As a leader, you need to develop a shared sense of why — as in, why are we driven to accomplish the mission? As a boss, it’s your job to galvanize your team. Remind them of the objective and why it’s important to the organization and your customers. When people have shared values and connections, they are more likely to feel positively about their work.
Provide very clear and realistic expectations to your team. Make sure those expectations are re-iterated and understood clearly. In turn, you must understand whether the expectations are too much or too little and recalibrate accordingly. Ensure that they have the resources they need to accomplish their goals. Show them their value and contributions to the organisation’s goals.
Go to bat for your team
If you and your team are going through a period with a heavy workload, it might be time to mention it to your leadership team and stakeholders. “It is your responsibility as a leader to advocate for your team within the context of your organization’s goals,” says Johnson.
Talk about the about the effect stress has on their morale and performance. Make sure the law of diminishing returns is understood and conveyed. Unwieldy workloads lead to mistakes and slippage. And those can be costly. Explain that you’re worried you might lose people who are valuable to the organisation. Then ask, “can this deadline be pushed back? Or can we think through an alternative solution?”
At the same time, leaders need to think through what needs to be done to manage unrealistic expectations. What are things that need to be done to effectively manage scope creep during sprints? Are there support mechanisms in place when team members fail to accomplish their tasks? When you see a drop in performance or a lack of enthusiasm – what is it that is bogging them down? Perhaps certain meetings can be discarded, or at least shortened.
Be optimistic and be a source of optimism
The world needs more optimistic leaders who learn to smile through the storm and encourage the team as they sail along.
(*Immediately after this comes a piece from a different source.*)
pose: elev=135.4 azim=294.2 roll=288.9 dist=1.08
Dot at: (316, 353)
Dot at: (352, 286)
Making sure that you are oozing out positivity even through dry or stormy days is a big plus for the team. Asking the team how they are doing before getting onto status updates or talking about what’s happening in your family – are great icebreakers. Keep looking for the good in people and make sure you regularly acknowledge, recognize, and thank people for their efforts. Say, “I notice you did X. Thank you. I appreciate it.” Cultivate a feeling of community and social support. When your team hits a milestone or when a particular crunch time is over, celebrate. Acknowledge the accomplishments – the teams, as well as your own.
The engineering leadership at Lockstep takes effort to make sure a culture of freedom and responsibility is developed where team members thrive, grow, and enjoy their work. Avoiding burnout is a reality that we work for – both within ourselves and for the team.